OpenAI unveils its first inference chip, built with Broadcom, joining the hyperscalers designing around Nvidia; Gemini folds computer use into its standard model; and an exploit breaks the SecureROM boot chain on Apple's A12 and A13.

OpenAI’s first silicon

OpenAI unveiled Jalapeño, its first custom chip, designed with Broadcom for AI inference. The company says early tests show better performance per watt than the parts it runs today; the figures are OpenAI’s own. The partnership dates to October 2025, and the chip is pitched as one piece of owning the stack from silicon to product. It puts OpenAI alongside Google’s TPUs, Amazon’s Trainium, and Microsoft’s MAIA: the largest buyers of AI compute now design around Nvidia rather than only buy from it, chasing both lower cost and an inference path they control.

Computer use goes native, open weights go geopolitical

Google added native computer use to Gemini 3.5 Flash, folding an agent that drives a screen into the standard model instead of a separate one, and says it added adversarial training against prompt injection plus enterprise gates that require confirmation for sensitive actions and halt suspicious tasks.
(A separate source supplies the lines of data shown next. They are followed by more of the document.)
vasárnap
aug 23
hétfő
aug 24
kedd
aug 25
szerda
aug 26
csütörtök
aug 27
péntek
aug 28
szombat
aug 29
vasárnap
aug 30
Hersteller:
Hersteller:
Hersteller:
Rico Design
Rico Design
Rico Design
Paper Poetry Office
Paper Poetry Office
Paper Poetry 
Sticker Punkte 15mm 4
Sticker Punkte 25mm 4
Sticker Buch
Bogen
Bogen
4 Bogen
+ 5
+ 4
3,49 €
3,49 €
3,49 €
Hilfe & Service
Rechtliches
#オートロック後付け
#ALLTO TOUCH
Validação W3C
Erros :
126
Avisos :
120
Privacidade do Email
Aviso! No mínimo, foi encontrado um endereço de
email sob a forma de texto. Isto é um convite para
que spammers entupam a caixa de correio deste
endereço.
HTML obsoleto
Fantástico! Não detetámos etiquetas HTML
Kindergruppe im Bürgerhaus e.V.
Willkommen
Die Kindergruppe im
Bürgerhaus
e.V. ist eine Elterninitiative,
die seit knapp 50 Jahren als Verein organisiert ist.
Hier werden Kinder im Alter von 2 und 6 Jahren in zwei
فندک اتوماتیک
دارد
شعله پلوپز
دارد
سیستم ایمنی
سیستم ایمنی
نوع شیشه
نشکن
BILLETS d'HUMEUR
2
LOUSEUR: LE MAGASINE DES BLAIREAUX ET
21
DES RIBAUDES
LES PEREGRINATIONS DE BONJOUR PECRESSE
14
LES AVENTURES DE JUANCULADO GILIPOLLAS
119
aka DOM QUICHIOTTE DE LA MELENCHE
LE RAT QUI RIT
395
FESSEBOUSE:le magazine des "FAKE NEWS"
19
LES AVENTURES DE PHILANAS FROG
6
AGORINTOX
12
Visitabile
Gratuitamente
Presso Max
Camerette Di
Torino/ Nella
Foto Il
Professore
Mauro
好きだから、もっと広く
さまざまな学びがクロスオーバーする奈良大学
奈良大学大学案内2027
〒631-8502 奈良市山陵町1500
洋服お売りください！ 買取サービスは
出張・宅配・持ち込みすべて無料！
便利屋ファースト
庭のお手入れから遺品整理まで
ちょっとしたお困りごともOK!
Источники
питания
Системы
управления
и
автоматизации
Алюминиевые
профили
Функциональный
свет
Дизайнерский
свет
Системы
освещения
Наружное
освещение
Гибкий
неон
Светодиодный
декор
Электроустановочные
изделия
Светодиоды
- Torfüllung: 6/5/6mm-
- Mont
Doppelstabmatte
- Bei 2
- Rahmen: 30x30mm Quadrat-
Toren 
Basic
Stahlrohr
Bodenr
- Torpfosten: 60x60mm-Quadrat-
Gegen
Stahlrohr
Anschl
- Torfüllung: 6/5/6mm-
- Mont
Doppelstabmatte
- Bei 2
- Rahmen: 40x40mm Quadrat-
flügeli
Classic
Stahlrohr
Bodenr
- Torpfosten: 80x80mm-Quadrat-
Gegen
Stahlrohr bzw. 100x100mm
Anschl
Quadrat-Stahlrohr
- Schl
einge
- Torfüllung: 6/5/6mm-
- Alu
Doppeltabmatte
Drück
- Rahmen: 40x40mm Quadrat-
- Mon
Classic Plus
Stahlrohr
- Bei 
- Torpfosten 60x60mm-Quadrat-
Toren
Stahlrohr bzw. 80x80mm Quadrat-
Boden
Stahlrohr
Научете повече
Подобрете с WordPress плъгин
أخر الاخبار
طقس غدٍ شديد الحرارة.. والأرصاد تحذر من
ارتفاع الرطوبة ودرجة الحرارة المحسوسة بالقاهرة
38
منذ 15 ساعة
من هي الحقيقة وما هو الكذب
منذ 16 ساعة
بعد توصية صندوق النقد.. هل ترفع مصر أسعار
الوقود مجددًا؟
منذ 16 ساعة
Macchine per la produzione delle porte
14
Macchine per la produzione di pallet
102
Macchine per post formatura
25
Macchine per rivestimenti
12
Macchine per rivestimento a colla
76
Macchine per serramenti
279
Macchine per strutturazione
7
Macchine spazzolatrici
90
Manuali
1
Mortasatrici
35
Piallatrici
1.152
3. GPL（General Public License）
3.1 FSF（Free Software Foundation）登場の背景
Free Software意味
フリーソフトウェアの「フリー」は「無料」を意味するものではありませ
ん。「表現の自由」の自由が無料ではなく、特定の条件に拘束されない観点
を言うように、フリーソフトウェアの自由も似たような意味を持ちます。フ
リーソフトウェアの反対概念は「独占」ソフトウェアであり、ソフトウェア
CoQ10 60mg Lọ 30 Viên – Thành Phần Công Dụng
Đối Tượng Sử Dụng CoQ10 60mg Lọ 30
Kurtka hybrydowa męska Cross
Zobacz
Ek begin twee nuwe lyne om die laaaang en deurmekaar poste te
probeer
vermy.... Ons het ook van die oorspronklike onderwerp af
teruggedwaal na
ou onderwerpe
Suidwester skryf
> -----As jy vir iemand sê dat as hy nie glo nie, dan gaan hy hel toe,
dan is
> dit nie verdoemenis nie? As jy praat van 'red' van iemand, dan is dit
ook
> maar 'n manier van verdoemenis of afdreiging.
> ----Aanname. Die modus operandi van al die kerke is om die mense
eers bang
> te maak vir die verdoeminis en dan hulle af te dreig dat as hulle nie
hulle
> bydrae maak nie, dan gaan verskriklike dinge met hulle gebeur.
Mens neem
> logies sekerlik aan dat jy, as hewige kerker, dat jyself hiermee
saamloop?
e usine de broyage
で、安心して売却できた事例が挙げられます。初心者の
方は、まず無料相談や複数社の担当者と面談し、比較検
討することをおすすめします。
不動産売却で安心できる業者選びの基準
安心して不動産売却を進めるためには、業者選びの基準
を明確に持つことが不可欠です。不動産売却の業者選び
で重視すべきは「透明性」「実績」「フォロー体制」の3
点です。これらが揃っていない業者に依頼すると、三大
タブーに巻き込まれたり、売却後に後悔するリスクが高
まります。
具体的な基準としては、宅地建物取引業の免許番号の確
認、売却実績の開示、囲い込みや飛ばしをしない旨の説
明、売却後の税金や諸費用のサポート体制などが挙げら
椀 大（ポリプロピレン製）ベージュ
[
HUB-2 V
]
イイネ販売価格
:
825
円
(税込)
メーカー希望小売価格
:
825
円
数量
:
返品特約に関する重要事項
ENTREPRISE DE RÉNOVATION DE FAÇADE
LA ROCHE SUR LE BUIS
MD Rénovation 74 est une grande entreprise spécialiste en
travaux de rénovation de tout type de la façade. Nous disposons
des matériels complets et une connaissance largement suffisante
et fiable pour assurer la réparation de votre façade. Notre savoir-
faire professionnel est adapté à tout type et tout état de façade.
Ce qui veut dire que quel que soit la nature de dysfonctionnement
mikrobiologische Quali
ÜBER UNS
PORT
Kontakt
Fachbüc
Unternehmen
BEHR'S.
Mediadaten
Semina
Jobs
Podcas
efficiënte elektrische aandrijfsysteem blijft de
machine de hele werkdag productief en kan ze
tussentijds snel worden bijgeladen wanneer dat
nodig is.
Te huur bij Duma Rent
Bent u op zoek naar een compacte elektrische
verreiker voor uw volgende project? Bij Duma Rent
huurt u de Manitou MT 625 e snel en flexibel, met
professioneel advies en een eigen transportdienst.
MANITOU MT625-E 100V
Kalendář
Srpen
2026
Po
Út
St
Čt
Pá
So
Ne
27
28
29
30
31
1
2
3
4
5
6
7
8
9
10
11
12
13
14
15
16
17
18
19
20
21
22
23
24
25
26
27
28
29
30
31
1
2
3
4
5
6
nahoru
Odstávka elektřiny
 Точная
Those safeguards are the company’s description, not an independent audit. Separately, Yann LeCun argued that open-source AI is the only path for most of the world, pitching a federated “Project Tapestry” in which countries contribute data without ceding it, and putting the economics starkly: a $200-a-month subscription against a $15,000 per-user cost he says proprietary models cannot sustain.

A break in the boot chain

A researcher published Usbliter8, an exploit of the SecureROM on Apple’s A12 and A13 chips. A mismatch in how the USB controller increments a DMA pointer yields a buffer underflow; on the A13 it overwrites critical memory to bypass Pointer Authentication and reach code execution at EL1, compromising the chain of trust from the device’s earliest boot code. SecureROM is fixed in silicon, so a flaw there cannot be patched on affected units. Apple was told before publication.

What to watch today

  • A peer-reviewed critique in Nature argues Microsoft’s Majorana 1 evidence reflects quantum-dot artifacts and “basic Python errors,” not topological qubits; Microsoft disputes it, cites DARPA verification, and keeps its 2029 roadmap. Whether it answers the specific coding claims is the test.
  • NVIDIA says its Rubin liquid-cooling design runs coolant at 45°C, cuts water use to near zero, and saves a 50-megawatt site more than $4 million a year; a vendor figure awaiting field data.
  • The Guardian’s account of Indian factory workers filming themselves to supply egocentric training data, often uncompensated, is the human supply chain beneath the robotics push.